4. Rate Limit Agent Actions
Agents can act fast — sometimes too fast. Implement rate limits on sensitive operations like API calls, file writes, and external communications.
5. Validate Tool Outputs
Don't blindly trust what tools return. External API responses, web content, and database results can all contain malicious payloads.
6. Restrict Network Access
If your agent doesn't need to reach the internet, block it. Use allowlists for specific domains rather than blocklists for known bad ones.
7. Isolate Agent Memory
Agent memory stores sensitive context. Ensure it's encrypted at rest, access-controlled, and purged according to a defined retention policy.
8. Test Jailbreak Resistance
Systematically try to break your agent's constraints. Use known jailbreak patterns and red-team exercises before deployment.
9. Review Third-Party Skills
Every third-party skill you install is a supply chain risk.
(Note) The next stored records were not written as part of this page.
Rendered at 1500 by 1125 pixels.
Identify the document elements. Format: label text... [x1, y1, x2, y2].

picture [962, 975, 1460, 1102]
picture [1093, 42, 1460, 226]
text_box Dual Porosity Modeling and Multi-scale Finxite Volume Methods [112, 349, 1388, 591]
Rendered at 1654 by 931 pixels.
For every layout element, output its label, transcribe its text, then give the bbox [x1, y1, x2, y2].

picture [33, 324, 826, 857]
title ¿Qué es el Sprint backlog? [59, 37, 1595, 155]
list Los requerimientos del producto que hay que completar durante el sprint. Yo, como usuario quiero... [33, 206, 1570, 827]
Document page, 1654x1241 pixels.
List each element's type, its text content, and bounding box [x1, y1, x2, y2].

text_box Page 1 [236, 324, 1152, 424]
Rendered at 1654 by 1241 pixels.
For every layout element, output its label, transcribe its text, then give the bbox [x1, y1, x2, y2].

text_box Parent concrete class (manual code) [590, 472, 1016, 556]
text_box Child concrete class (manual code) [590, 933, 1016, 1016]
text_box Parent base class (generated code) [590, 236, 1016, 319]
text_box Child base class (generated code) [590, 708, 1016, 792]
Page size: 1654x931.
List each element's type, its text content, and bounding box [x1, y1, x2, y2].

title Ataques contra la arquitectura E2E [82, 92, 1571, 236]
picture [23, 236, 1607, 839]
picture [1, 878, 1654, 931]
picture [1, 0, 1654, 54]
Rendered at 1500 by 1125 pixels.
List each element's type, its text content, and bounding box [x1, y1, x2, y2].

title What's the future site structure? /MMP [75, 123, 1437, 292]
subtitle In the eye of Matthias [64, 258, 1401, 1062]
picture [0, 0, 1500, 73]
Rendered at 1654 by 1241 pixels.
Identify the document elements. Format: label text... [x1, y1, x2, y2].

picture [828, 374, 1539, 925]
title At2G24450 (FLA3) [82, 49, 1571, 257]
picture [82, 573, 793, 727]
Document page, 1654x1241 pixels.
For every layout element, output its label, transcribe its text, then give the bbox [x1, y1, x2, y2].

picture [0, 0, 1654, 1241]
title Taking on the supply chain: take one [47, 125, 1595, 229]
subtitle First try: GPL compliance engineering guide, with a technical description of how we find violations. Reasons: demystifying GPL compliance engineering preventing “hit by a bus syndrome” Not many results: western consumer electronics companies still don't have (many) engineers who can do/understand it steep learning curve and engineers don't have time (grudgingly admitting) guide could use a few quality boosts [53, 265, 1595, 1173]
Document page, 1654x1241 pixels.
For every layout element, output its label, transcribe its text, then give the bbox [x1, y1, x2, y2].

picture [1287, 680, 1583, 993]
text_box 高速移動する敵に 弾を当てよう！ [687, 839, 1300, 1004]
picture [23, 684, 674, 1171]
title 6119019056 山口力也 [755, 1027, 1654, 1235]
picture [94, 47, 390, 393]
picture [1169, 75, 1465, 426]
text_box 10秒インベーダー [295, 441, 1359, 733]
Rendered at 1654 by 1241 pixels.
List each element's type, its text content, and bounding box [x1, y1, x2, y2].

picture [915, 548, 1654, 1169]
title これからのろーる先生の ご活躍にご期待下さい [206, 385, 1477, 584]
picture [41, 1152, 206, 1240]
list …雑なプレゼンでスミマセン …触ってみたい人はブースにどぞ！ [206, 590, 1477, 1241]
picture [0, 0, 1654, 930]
Review their permissions, origins, and update history before deployment.
10. Implement Human-in-the-Loop Gates
High-risk operations (financial transactions, communications, deletions) should always require human confirmation, regardless of agent confidence.
11. Monitor for Behavioral Drift
Agents can be gradually manipulated over time through persistent context manipulation. Monitor for unexpected behavior patterns.
12. Have an Incident Response Plan
When (not if) something goes wrong, you need a plan. Know how to: immediately revoke agent access, preserve logs, identify the blast radius, and notify affected parties.
Security is not a feature you add at the end — it's a property you design for from the beginning.